- _Stored data entries_

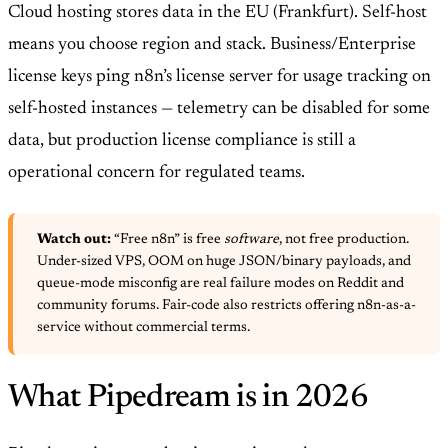
Cloud hosting stores data in the EU (Frankfurt). Self-host
means you choose region and stack. Business/Enterprise
license keys ping n8n’s license server for usage tracking on
self-hosted instances — telemetry can be disabled for some
data, but production license compliance is still a
operational concern for regulated teams.
Watch out:
“Free n8n” is free
software
, not free production.
Under-sized VPS, OOM on huge JSON/binary payloads, and
queue-mode misconfig are real failure modes on Reddit and
community forums. Fair-code also restricts offering n8n-as-a-
service without commercial terms.
What Pipedream is in 2026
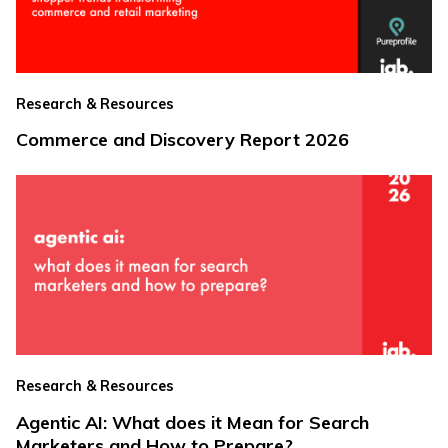
Research & Resources
Commerce and Discovery Report 2026
Research & Resources
Agentic AI: What does it Mean for Search
Marketers and How to Prepare?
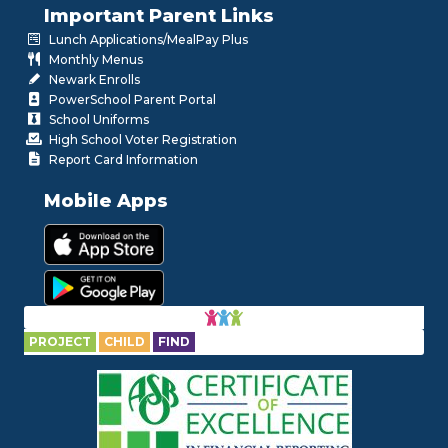
Important Parent Links
Lunch Applications/MealPay Plus
Monthly Menus
Newark Enrolls
PowerSchool Parent Portal
School Uniforms
High School Voter Registration
Report Card Information
Mobile Apps
PROJECT
CHILD
FIND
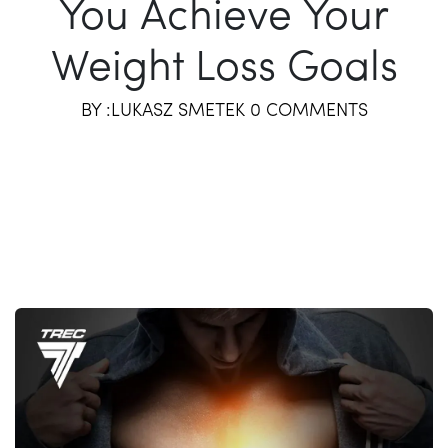
You Achieve Your
Weight Loss Goals
BY :LUKASZ SMETEK 0 COMMENTS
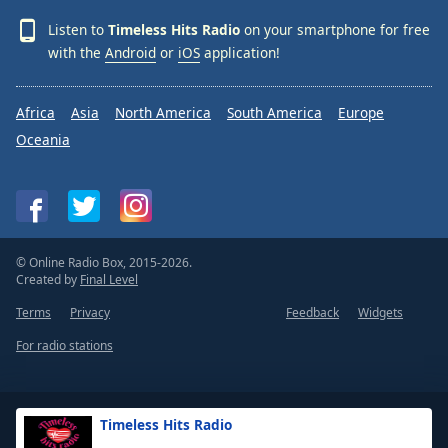
Listen to
Timeless Hits Radio
on your smartphone for free
with the
Android
or
iOS
application!
Africa
Asia
North America
South America
Europe
Oceania
© Online Radio Box, 2015-2026.
Created by
Final Level
Terms
Privacy
Feedback
Widgets
For radio stations
Timeless Hits Radio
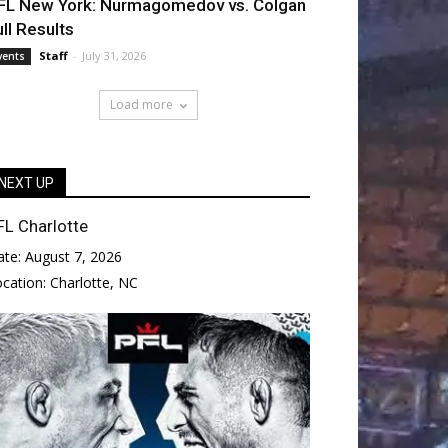
FL New York: Nurmagomedov vs. Colgan
ull Results
Staff
-
July 31, 2026
vents
Load more
NEXT UP
FL Charlotte
ate:
August 7, 2026
ocation:
Charlotte, NC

- _Task statement_
Write out the text of every row above word for word, leaving out the pictures.

- _Task result_
Cloud hosting stores data in the EU (Frankfurt). Self-host
means you choose region and stack. Business/Enterprise
license keys ping n8n’s license server for usage tracking on
self-hosted instances — telemetry can be disabled for some
data, but production license compliance is still a
operational concern for regulated teams.
Watch out:
“Free n8n” is free
software
, not free production.
Under-sized VPS, OOM on huge JSON/binary payloads, and
queue-mode misconfig are real failure modes on Reddit and
community forums. Fair-code also restricts offering n8n-as-a-
service without commercial terms.
What Pipedream is in 2026
Research & Resources
Commerce and Discovery Report 2026
Research & Resources
Agentic AI: What does it Mean for Search
Marketers and How to Prepare?
Important Parent Links
Lunch Applications/MealPay Plus
Monthly Menus
Newark Enrolls
PowerSchool Parent Portal
School Uniforms
High School Voter Registration
Report Card Information
Mobile Apps
PROJECT
CHILD
FIND
You Achieve Your
Weight Loss Goals
BY :LUKASZ SMETEK 0 COMMENTS
Listen to
Timeless Hits Radio
on your smartphone for free
with the
Android
or
iOS
application!
Africa
Asia
North America
South America
Europe
Oceania
© Online Radio Box, 2015-2026.
Created by
Final Level
Terms
Privacy
Feedback
Widgets
For radio stations
Timeless Hits Radio
FL New York: Nurmagomedov vs. Colgan
ull Results
Staff
-
July 31, 2026
vents
Load more
NEXT UP
FL Charlotte
ate:
August 7, 2026
ocation:
Charlotte, NC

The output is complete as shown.